▸ **EXTRAIT RETENU**

__________

Il y a un combat intellectuel qui va s’amorcer et qui peut être intéressant. Cela implique de faire de la France non pas un jardin bio pour touristes chinois mais de nouveau une vraie puissance industrielle.

Puisque 2022 va arriver et qu’il y aura une élection présidentielle, espérons que les circonstances sanitaires ne nous en n’empêchent pas…, on a bien entendu que vous disiez que vous ne serez pas candidate et que vous ne faîtes plus de politique active mais quoi qu’il en soit, on vous demandera votre avis sur l’élection à ce moment-là et sur les différents candidats en présence. Qu’est-ce que vous en direz et est-ce que vous pensez qu’il sera possible de ne rien en dire ?

Dans la démarche que j’ai avec le centre de réflexions de l’école, c’est que je ne me mets pas au service d’un parti ni d’une personne. C’est pour cela que je veux garder mon autonomie. Quand les gens me posent la question sur le fait que je ne vais pas être candidate, je ne veux pas entrer dans l’exercice de dire je vais soutenir un tel ou un tel parce qu’à partir du moment ou évidemment je me mets à dire je vote pour un tel ou je soutiens un tel, je ne suis plus dans une démarche indépendante dans le cadre de l’école de sciences politiques et dans le cadre du centre de réflexions. Je ferai perdre toute indépendance de réflexion à ce que aujourd’hui j’essaie de porter. C’est mon objectif et c’est ma manière de travailler en plus. Je travaille avec des experts qui sont très divers. C’est pour cela que je m’interdis de rentrer à cet exercice-là.

Le cordon sanitaire pour le Centre d’analyse et de prospective (CAP) et l’ISSEP a-t-il été levé ?

__________

▸ **MATÉRIEL FOURNI**
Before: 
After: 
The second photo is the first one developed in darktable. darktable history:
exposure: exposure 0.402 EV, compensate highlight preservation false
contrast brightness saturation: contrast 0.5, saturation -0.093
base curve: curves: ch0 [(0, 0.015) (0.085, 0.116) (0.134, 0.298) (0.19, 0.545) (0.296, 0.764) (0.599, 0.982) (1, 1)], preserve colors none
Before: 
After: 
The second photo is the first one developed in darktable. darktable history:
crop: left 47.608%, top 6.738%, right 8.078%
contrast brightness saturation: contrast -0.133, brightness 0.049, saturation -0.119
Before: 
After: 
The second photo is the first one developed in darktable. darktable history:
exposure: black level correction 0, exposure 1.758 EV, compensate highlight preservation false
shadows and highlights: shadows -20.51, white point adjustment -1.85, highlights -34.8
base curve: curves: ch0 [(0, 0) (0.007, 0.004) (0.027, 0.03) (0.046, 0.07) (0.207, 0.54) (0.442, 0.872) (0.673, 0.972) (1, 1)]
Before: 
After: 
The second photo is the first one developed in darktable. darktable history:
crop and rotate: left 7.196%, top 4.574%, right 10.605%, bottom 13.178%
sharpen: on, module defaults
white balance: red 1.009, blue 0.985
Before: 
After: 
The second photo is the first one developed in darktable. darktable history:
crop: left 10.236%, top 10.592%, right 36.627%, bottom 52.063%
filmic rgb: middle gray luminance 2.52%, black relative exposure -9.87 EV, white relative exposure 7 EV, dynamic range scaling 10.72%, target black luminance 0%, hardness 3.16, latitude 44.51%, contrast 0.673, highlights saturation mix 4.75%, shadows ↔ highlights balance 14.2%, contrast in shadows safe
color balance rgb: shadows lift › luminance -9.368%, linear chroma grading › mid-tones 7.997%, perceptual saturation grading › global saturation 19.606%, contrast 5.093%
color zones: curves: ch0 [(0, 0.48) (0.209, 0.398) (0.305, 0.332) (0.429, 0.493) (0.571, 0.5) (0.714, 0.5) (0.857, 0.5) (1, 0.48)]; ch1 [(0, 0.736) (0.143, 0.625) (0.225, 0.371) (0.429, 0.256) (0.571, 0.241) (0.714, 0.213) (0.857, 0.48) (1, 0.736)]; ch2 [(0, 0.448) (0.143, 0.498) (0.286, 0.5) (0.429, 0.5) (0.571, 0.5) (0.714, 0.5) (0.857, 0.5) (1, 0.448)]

__________

▸ **CONSIGNES**
1. Recopiez à l'identique le passage de l'extrait sur l'élection présidentielle de 2022 allant de « Il y a un combat » à « rien en dire ? ».
2. Rédigez la suite de l'extrait consacré à l'élection présidentielle de 2022, en commençant juste après sa dernière phrase.

▸ **RÉSULTATS FINAUX**
1.
Il y a un combat intellectuel qui va s’amorcer et qui peut être intéressant. Cela implique de faire de la France non pas un jardin bio pour touristes chinois mais de nouveau une vraie puissance industrielle.

Puisque 2022 va arriver et qu’il y aura une élection présidentielle, espérons que les circonstances sanitaires ne nous en n’empêchent pas…, on a bien entendu que vous disiez que vous ne serez pas candidate et que vous ne faîtes plus de politique active mais quoi qu’il en soit, on vous demandera votre avis sur l’élection à ce moment-là et sur les différents candidats en présence. Qu’est-ce que vous en direz et est-ce que vous pensez qu’il sera possible de ne rien en dire ?

2.
Pour les cadres de l’école ou des personnes qui y participent ou dans le cadre du centre de réflexion, nous avons des gens dont on n’aurait pas imaginé qu’ils puissent s’associer à une image telle que la mienne si je puis dire il y a encore dix ans. C’est quand même la preuve que les choses évoluent. Si vous allez sur notre site Internet et que vous regardez notre corps enseignant, les gens même qui témoignent dans la plaquette de l’école… il y a indéniablement des gens qui n’auraient pas pu s’afficher il y a encore dix ans. Les gens ont bien compris qu’une école ce n’est pas un parti politique. C’est un projet pédagogique, on travaille sur des idées mais nous ne sommes pas dans une approche dogmatique ou partisane. C’est aussi plus facile de construire à partir de là, d’où le fait que je tiens à garder cette liberté et à ne pas être dans le jeu électoral. Je trouve que si l’on veut être efficace sur le plan des idées, on est plus efficace peut être même malheureusement en dehors des partis que dedans.

Pour 2022, n’y aura-t-il pas un moment auquel vous serez obligée de céder à la pression… ?

Je ne sais pas. Je ne me mets pas la pression. Je n’ai jamais cédé sous la pression. Une fois de plus, notre indépendance est la garantie du bon fonctionnement du CAP (Centre d’analyse et de prospective) et donc de sa plus-value dans le débat public.